• [課題]
• A. アナモレリンの市販後調査の文章を読み、次の問いに答えよ。
(i) アナモレリン治療開始後の観察期間はどれだけか。
(ii) 中間解析の対象は何例か。
(iii) がん種の内訳で、胃がんは何例か。
• B. アナモレリンの市販後調査の文章から、「アナモレリンの市販後全例調査の解析で新たな安全性の懸念は認められず」を含む語句で始まり「125例、2.7%)だった。」で終わる部分を抜き出せ。その際、「アナモレリン」を「本剤」に置き換えて書け。
• C. アナモレリンの市販後調査の文章は途中で終わっている。最後の文の後から続きを引き継いで書け。

── 演習テキスト ──

アナモレリンの市販後全例調査の解析で新たな安全性の懸念は認められず

 市販後全例調査では、2021年4月21日以降にアナモレリンを投与された全患者が登録された。アナモレリン治療開始後の観察期間は1年であった。1年より前に治療を中止した場合、観察期間の終了日は最終投与日とした。中間解析は2022年7月21日時点のデータに基づいて行われ、対象となったのは4,672例であった。

 アナモレリンの市販後全例調査の主な結果は以下のとおり。

・安全性の評価対象患者は4,672例で2,960 例(63.4%)が男性、年齢中央値は72歳、1,791例(38.3%)が75歳以上であった。1,955例(41.8%)がPS 2~4、BMIの中央値は18.9kg/m2、2,751例(58.9%)が低BMI(20kg/m2未満)であった。
・がん種の内訳はNSCLCが1,282例、胃がん1,140例、膵臓がん1,238例、大腸がん964例だった。
・アナモレリンの投与期間中央値は36日、治療期間は1~22日(1,742例、37.3%)、23~43日(850例、18.2%)、44~64日(416例、10.0%)、65~85日(1,48例、31.9%)、86日以上(125例、2.7%)だった。

───
── データ抜粋 ──

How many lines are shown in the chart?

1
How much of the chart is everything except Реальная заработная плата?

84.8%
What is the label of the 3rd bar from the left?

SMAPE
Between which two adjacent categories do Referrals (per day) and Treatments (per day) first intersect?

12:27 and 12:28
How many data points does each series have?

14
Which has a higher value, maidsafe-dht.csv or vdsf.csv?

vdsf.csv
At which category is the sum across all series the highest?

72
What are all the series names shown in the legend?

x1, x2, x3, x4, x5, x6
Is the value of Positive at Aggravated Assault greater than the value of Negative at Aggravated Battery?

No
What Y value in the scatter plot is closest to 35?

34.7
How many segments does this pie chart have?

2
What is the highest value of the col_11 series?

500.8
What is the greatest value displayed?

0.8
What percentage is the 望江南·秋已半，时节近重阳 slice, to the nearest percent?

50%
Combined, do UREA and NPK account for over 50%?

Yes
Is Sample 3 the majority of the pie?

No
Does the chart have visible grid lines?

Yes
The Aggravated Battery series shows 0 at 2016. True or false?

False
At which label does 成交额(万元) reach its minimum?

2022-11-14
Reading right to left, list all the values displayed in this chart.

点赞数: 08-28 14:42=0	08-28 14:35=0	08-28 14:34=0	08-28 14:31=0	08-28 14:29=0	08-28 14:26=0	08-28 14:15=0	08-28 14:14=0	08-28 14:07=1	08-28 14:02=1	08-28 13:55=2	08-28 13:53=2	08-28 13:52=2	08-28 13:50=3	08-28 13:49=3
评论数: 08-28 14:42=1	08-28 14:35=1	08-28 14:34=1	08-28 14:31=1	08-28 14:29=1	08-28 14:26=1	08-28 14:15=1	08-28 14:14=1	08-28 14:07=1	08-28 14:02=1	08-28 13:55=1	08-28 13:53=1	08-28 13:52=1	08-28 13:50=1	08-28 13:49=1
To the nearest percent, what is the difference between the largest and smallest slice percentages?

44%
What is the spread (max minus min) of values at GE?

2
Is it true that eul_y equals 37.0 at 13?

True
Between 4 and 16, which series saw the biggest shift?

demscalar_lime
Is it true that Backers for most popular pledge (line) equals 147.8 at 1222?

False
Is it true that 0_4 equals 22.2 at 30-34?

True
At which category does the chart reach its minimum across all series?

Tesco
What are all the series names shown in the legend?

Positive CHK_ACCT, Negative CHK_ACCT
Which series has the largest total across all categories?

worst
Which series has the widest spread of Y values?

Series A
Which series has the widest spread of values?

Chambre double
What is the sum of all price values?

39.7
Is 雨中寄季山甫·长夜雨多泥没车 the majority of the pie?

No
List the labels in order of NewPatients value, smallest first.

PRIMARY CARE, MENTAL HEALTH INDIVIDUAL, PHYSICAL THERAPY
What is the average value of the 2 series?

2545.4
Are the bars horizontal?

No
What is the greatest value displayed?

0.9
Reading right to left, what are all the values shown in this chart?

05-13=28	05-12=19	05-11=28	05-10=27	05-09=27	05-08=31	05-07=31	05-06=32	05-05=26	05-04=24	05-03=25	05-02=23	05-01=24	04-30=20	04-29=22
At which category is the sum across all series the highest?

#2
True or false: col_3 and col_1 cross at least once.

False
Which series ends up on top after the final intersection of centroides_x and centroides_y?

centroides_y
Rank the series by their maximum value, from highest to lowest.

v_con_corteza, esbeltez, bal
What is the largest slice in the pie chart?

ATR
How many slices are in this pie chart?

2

───

• [解答]
• A.
(i) 1年
(ii) 4,672例
(iii) 1,140例

• B.
本剤の市販後全例調査の解析で新たな安全性の懸念は認められず

 市販後全例調査では、2021年4月21日以降に本剤を投与された全患者が登録された。本剤治療開始後の観察期間は1年であった。1年より前に治療を中止した場合、観察期間の終了日は最終投与日とした。中間解析は2022年7月21日時点のデータに基づいて行われ、対象となったのは4,672例であった。

 本剤の市販後全例調査の主な結果は以下のとおり。

・安全性の評価対象患者は4,672例で2,960 例(63.4%)が男性、年齢中央値は72歳、1,791例(38.3%)が75歳以上であった。1,955例(41.8%)がPS 2~4、BMIの中央値は18.9kg/m2、2,751例(58.9%)が低BMI(20kg/m2未満)であった。
・がん種の内訳はNSCLCが1,282例、胃がん1,140例、膵臓がん1,238例、大腸がん964例だった。
・本剤の投与期間中央値は36日、治療期間は1~22日(1,742例、37.3%)、23~43日(850例、18.2%)、44~64日(416例、10.0%)、65~85日(1,48例、31.9%)、86日以上(125例、2.7%)だった。

• C.
・有害事象は12.6%(587/4,672例)で発生し、Grade3以上は2.8%(131/4,672例)だった。承認時に安全性評価項目としてピックアップされた毒性では、高血糖4.2%(198/4,672例)、肝機能障害1.1%(53/4,672例)、伝導障害0.7%(34/4,672例)の頻度で発生した。
・12週間後、体重は平均1.4kg増加、FAACTスコアは4.9ポイント改善した。
・食事摂取量について、投与3週間後には57%、12週間後には65.2%の患者が「増加した」と回答した。
・12週間後のPSは改善が14.8%(197/4,672例)、維持が67.0%(893/4,672例)だった。

 室氏は「市販後全例調査による解析の結果、新たな安全性の懸念は認められず、承認時の臨床試験において報告された体重および食欲の改善が確認された。これらのデータは中間解析の結果であり、さらなるデータの蓄積と解析が必要だ」と述べた。